Several years back I went deep on understanding MMT and more specifically central bank monetary operations. It is a confidence game. The Treasury (government) discovered it could appoint a monopoly bank (central bank) who has control over the currency and mandates that all other banks settle through its ‘reserves’. These reserves are actually government IOUs as a result of the central bank lending to the government which can use this for spending. The banks in turn lend out in return for privately-issued IOUs which trade 1 for 1 with government IOUs. The condition of the banks is to have enough government IOUs on hand when someone actually wants to exchange private IOUs.

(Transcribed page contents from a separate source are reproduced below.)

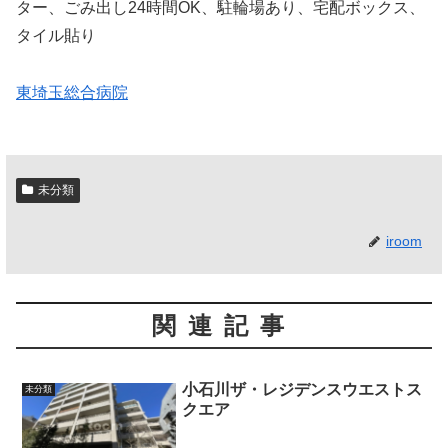
ター、ごみ出し24時間OK、駐輪場あり、宅配ボックス、
タイル貼り
東埼玉総合病院
未分類
iroom
関連記事
小石川ザ・レジデンスウエストス
未分類
クエア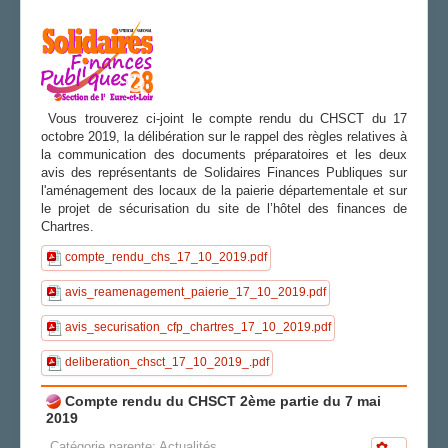
AGENDA
ADHÉRER
Vous trouverez ci-joint le compte rendu du CHSCT du 17
octobre 2019, la délibération sur le rappel des règles relatives à
la communication des documents préparatoires et les deux
avis des représentants de Solidaires Finances Publiques sur
l'aménagement des locaux de la paierie départementale et sur
le projet de sécurisation du site de l’hôtel des finances de
Chartres.
compte_rendu_chs_17_10_2019.pdf
avis_reamenagement_paierie_17_10_2019.pdf
avis_securisation_cfp_chartres_17_10_2019.pdf
deliberation_chsct_17_10_2019_.pdf
Compte rendu du CHSCT 2ème partie du 7 mai
2019
Catégorie parente:
Actualités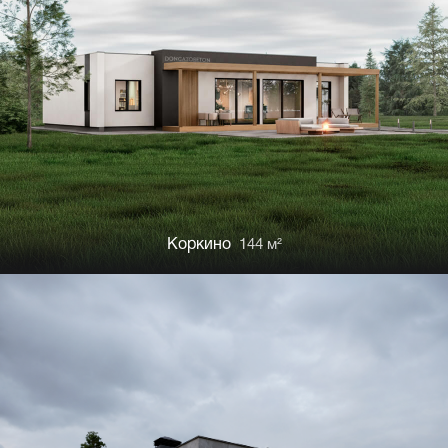
Коркино
144 м²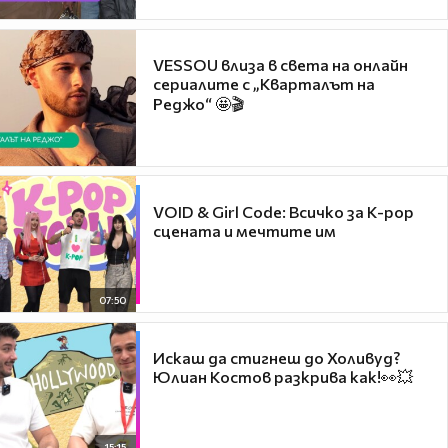
VESSOU влиза в света на онлайн
сериалите с „Кварталът на
Реджо“ 🤩🎬
VOID & Girl Code: Всичко за K-pop
сцената и мечтите им
07:50
Искаш да стигнеш до Холивуд?
Юлиан Костов разкрива как!👀💥
15:15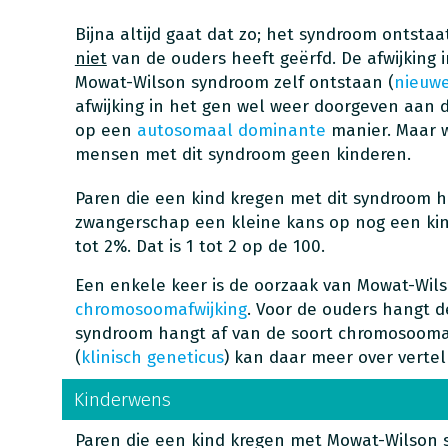
Bijna altijd gaat dat zo; het syndroom ontstaa
niet
van de ouders heeft geërfd. De afwijking i
Mowat-Wilson syndroom zelf ontstaan (
nieuwe
afwijking in het gen wel weer doorgeven aan de
op een
autosomaal dominante
manier. Maar w
mensen met dit syndroom geen kinderen.
Paren die een kind kregen met dit syndroom 
zwangerschap een kleine kans op nog een kin
tot 2%. Dat is 1 tot 2 op de 100.
Een enkele keer is de oorzaak van Mowat-Wil
chromosoomafwijking
. Voor de ouders hangt d
syndroom hangt af van de soort chromosoomafw
(
klinisch geneticus
) kan daar meer over vertel
Kinderwens
Paren die een kind kregen met Mowat-Wilson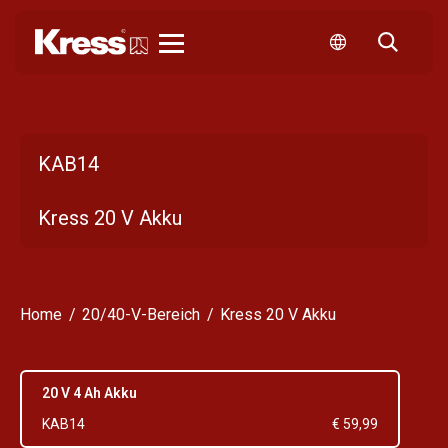
Kress
KAB14
Kress 20 V Akku
Home
20/40-V-Bereich
Kress 20 V Akku
20 V 4 Ah Akku
KAB14
€ 59,99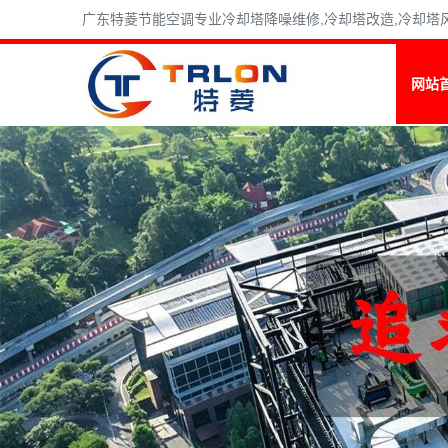
广东特菱节能空调专业冷却塔降噪维修,冷却塔改造,冷却塔风机维
网站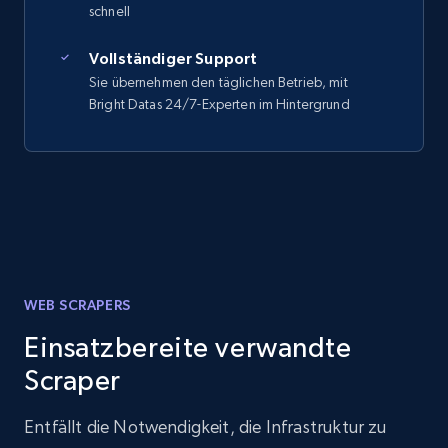
schnell
Vollständiger Support
Sie übernehmen den täglichen Betrieb, mit
Bright Datas 24/7-Experten im Hintergrund
WEB SCRAPERS
Einsatzbereite verwandte
Scraper
Entfällt die Notwendigkeit, die Infrastruktur zu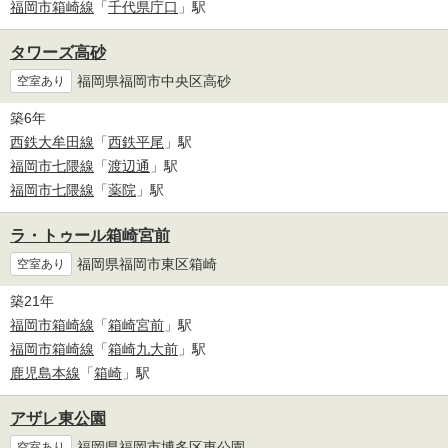
福岡市箱崎線
「
千代県庁口
」駅
タワーズ高砂
福岡県福岡市中央区高砂
空室あり
築6年
西鉄大牟田線
「
西鉄平尾
」駅
福岡市七隈線
「
渡辺通
」駅
福岡市七隈線
「
薬院
」駅
ラ・トゥール箱崎宮前
福岡県福岡市東区箱崎
空室あり
築21年
福岡市箱崎線
「
箱崎宮前
」駅
福岡市箱崎線
「
箱崎九大前
」駅
鹿児島本線
「
箱崎
」駅
アザレ東公園
福岡県福岡市博多区東公園
空室あり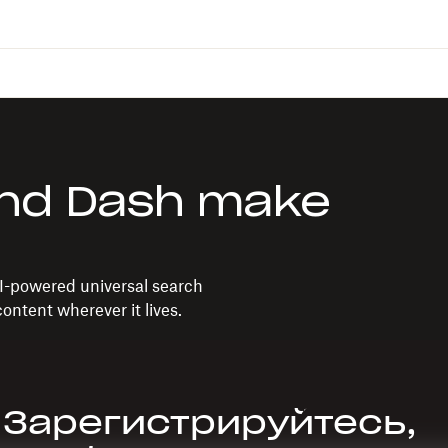
nd Dash make
I-powered universal search
ontent wherever it lives.
Зарегистрируйтесь,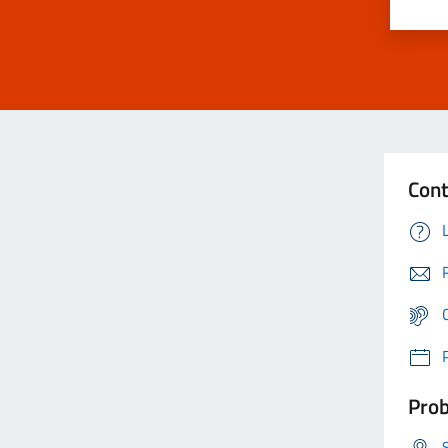
Cont
Prob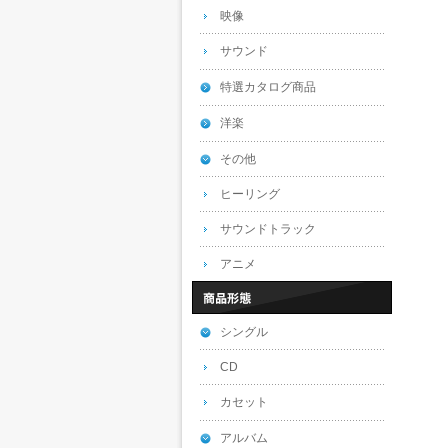
映像
サウンド
特選カタログ商品
洋楽
その他
ヒーリング
サウンドトラック
アニメ
シングル
CD
カセット
アルバム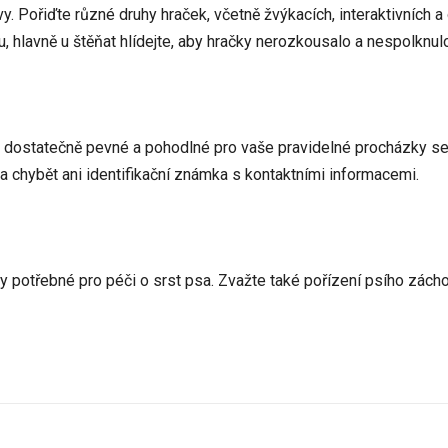
vy. Pořiďte různé druhy hraček, včetně žvýkacích, interaktivních
u, hlavně u štěňat hlídejte, aby hračky nerozkousalo a nespolknul
ýt dostatečně pevné a pohodlné pro vaše pravidelné procházky 
a chybět ani identifikační známka s kontaktními informacemi.
by potřebné pro péči o srst psa. Zvažte také pořízení psího zác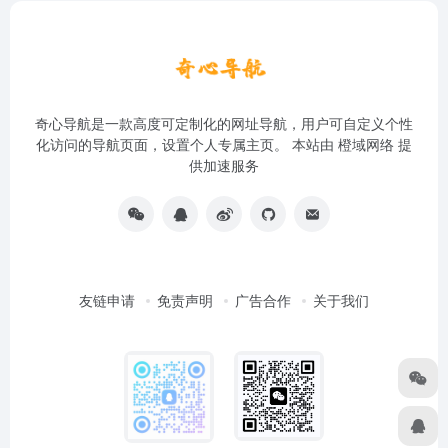
奇心导航是一款高度可定制化的网址导航，用户可自定义个性
化访问的导航页面，设置个人专属主页。 本站由
橙域网络
提
供加速服务
友链申请
免责声明
广告合作
关于我们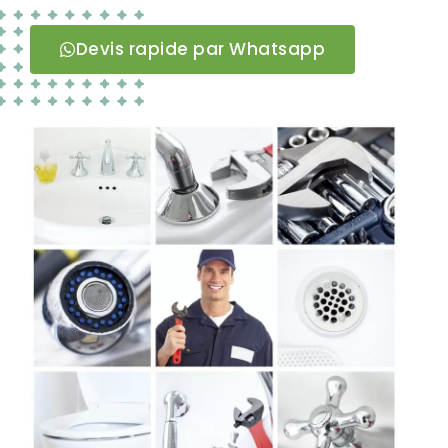
Devis rapide par Whatsapp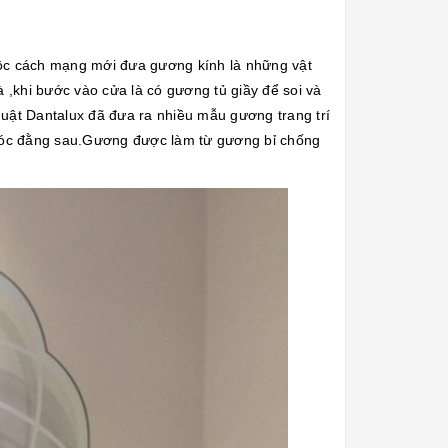
uộc cách mạng mới đưa gương kính là những vật
à ,khi bước vào cửa là có gương tủ giầy để soi và
huật Dantalux đã đưa ra nhiều mẫu gương trang trí
 móc đằng sau.Gương được làm từ gương bỉ chống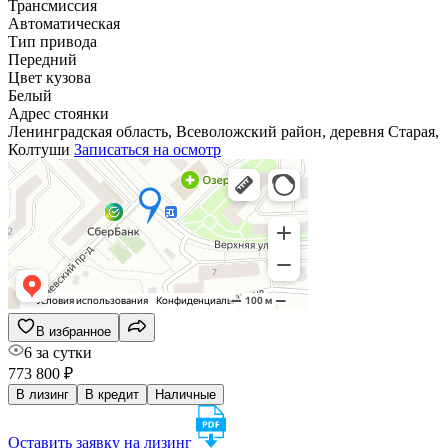
Трансмиссия
Автоматическая
Тип привода
Передний
Цвет кузова
Белый
Адрес стоянки
Ленинградская область, Всеволожский район, деревня Старая,
Колтуши
Записаться на осмотр
В избранное
6 за сутки
773 800 ₽
В лизинг
В кредит
Наличные
Оставить заявку на лизинг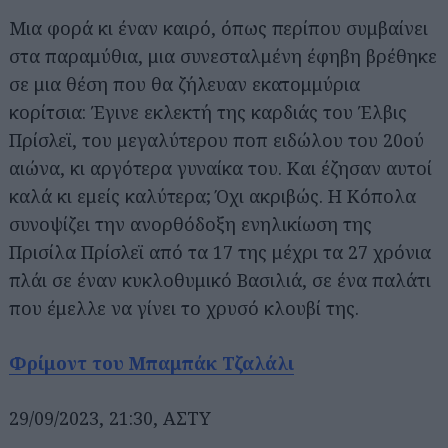
Μια φορά κι έναν καιρό, όπως περίπου συμβαίνει
στα παραμύθια, μια συνεσταλμένη έφηβη βρέθηκε
σε μια θέση που θα ζήλευαν εκατομμύρια
κορίτσια: Έγινε εκλεκτή της καρδιάς του Έλβις
Πρίσλεϊ, του μεγαλύτερου ποπ ειδώλου του 20ού
αιώνα, κι αργότερα γυναίκα του. Και έζησαν αυτοί
καλά κι εμείς καλύτερα; Όχι ακριβώς. Η Κόπολα
Αναζήτηση
για...
συνοψίζει την ανορθόδοξη ενηλικίωση της
Πρισίλα Πρίσλεϊ από τα 17 της μέχρι τα 27 χρόνια
πλάι σε έναν κυκλοθυμικό Βασιλιά, σε ένα παλάτι
που έμελλε να γίνει το χρυσό κλουβί της.
Φρίμοντ του Μπαμπάκ Τζαλάλι
29/09/2023, 21:30, ΑΣΤΥ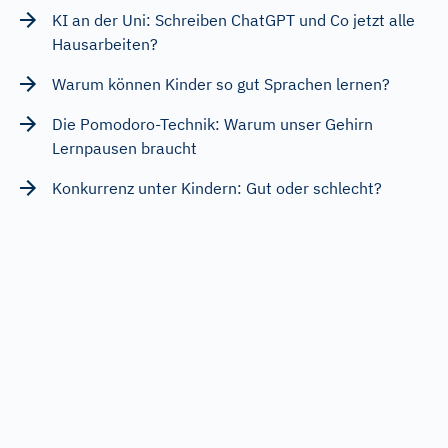
KI an der Uni: Schreiben ChatGPT und Co jetzt alle
Hausarbeiten?
Warum können Kinder so gut Sprachen lernen?
Die Pomodoro-Technik: Warum unser Gehirn
Lernpausen braucht
Konkurrenz unter Kindern: Gut oder schlecht?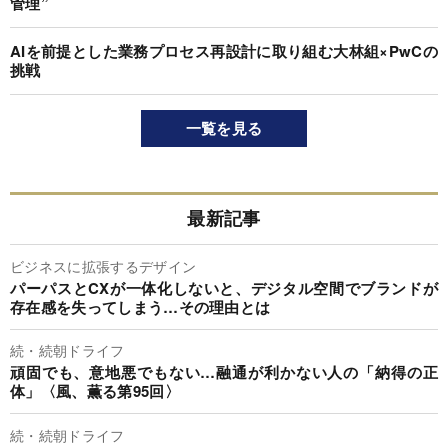
管理”
AIを前提とした業務プロセス再設計に取り組む大林組×PwCの
挑戦
一覧を見る
最新記事
ビジネスに拡張するデザイン
パーパスとCXが一体化しないと、デジタル空間でブランドが
存在感を失ってしまう…その理由とは
続・続朝ドライフ
頑固でも、意地悪でもない…融通が利かない人の「納得の正
体」〈風、薫る第95回〉
続・続朝ドライフ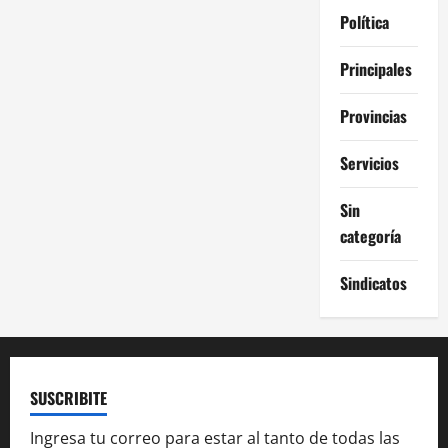
Política
Principales
Provincias
Servicios
Sin
categoría
Sindicatos
SUSCRIBITE
Ingresa tu correo para estar al tanto de todas las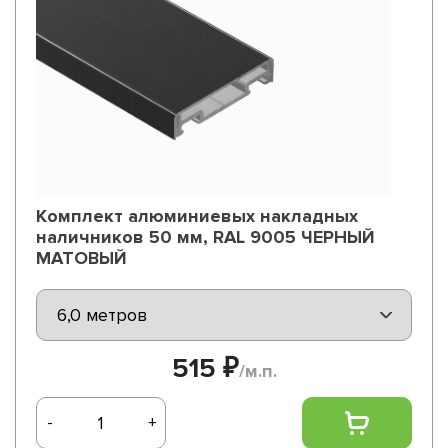
Комплект алюминиевых накладных
наличников 50 мм, RAL 9005 ЧЕРНЫЙ
МАТОВЫЙ
515 ₽
/м.п.
-
+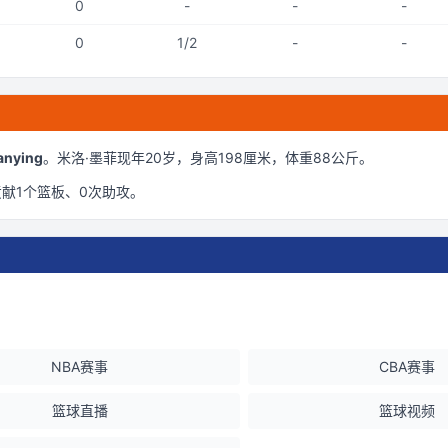
0
-
-
-
0
1/2
-
-
nying
。
米洛·墨菲现年20岁
，身高198厘米
，体重88公斤
。
贡献
1
个篮板、
0
次助攻。
NBA赛事
CBA赛事
篮球直播
篮球视频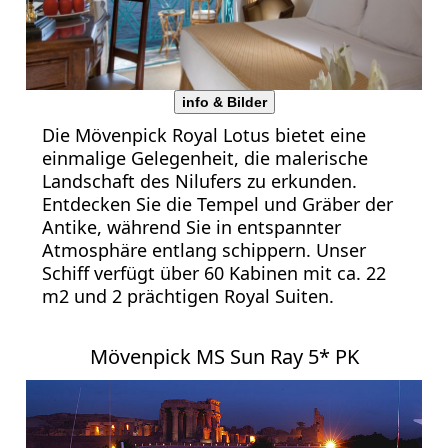
info & Bilder
Die Mövenpick Royal Lotus bietet eine
einmalige Gelegenheit, die malerische
Landschaft des Nilufers zu erkunden.
Entdecken Sie die Tempel und Gräber der
Antike, während Sie in entspannter
Atmosphäre entlang schippern. Unser
Schiff verfügt über 60 Kabinen mit ca. 22
m2 und 2 prächtigen Royal Suiten.
Mövenpick MS Sun Ray 5* PK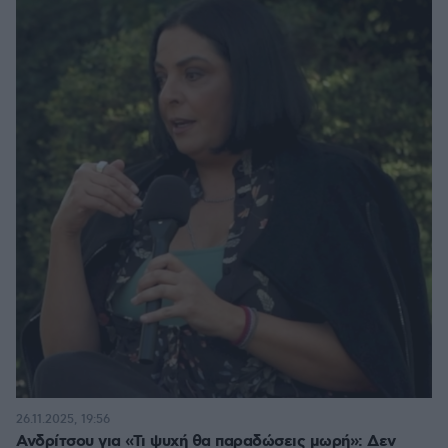
26.11.2025, 19:56
Ανδρίτσου για «Τι ψυχή θα παραδώσεις μωρή»: Δεν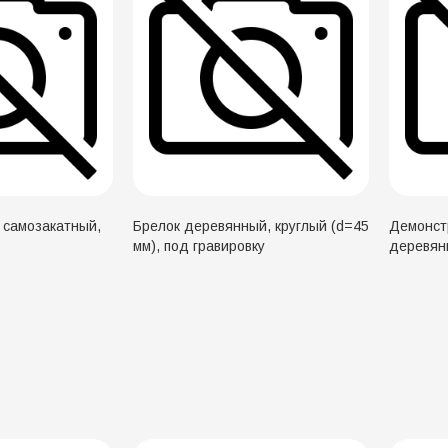
 самозакатный,
Брелок деревянный, круглый (d=45
Демонст
мм), под гравировку
деревян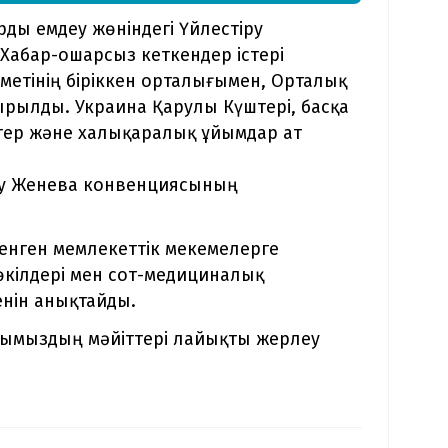
рды емдеу жөніндегі Үйлестіру
 Хабар-ошарсыз кеткендер істері
ызметінің біріккен орталығымен, Орталық
асырылды. Украина Қарулы Күштері, басқа
ттер және халықаралық ұйымдар ат
еру Женева конвенциясының
ленген мемлекеттік мекемелерге
 өкілдері мен сот-медициналық
енін анықтайды.
рымыздың мәйіттері лайықты жерлеу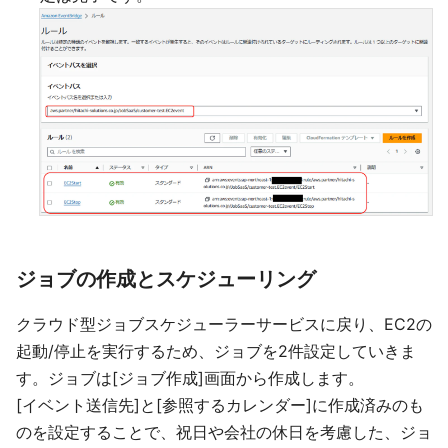
ジョブの作成とスケジューリング
クラウド型ジョブスケジューラーサービスに戻り、EC2の
起動/停止を実行するため、ジョブを2件設定していきま
す。ジョブは[ジョブ作成]画面から作成します。
[イベント送信先]と[参照するカレンダー]に作成済みのも
のを設定することで、祝日や会社の休日を考慮した、ジョ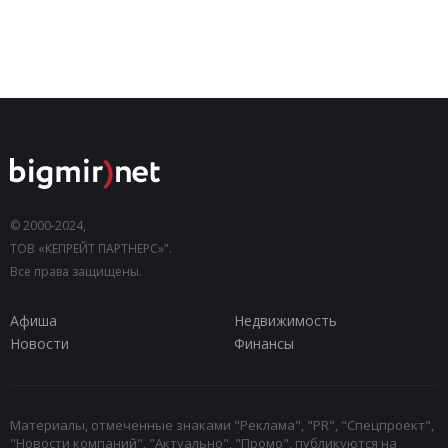
© 2000-2024,
ТОВ «КЕПРЕЙТ ПАРТНЕРС»".
Все права защищены.
Афиша
Недвижимость
Новости
Финансы
Материалы, отмеченные знаками "Реклама", "PR", "Спецпроект",
"Новости компаний", "Актуально", "Промо", публикуются на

The fact that the treasury and the central bank can effectively collude with one another to increase the money supply is the root of the problem. There is little incentive for government to stop spending because they can borrow whatever they need. What MMT says is that if the economy cannot absorb the money, inflation occurs, usually into assets such as real estate and eventually consumer goods. That’s exactly what has happened today. In the end, it’s not MMT’s fault, it just lays bare what is actually happening. IMHO, one way to fix it, is to enabling a competitive backing scheme - do you want your USD backed by the faith and credit of the government or by bitcoin. In some ways it would be going back to the gold standard in the late 1800s and a competitive bank note issuance scheme like what existed in Canada during that time.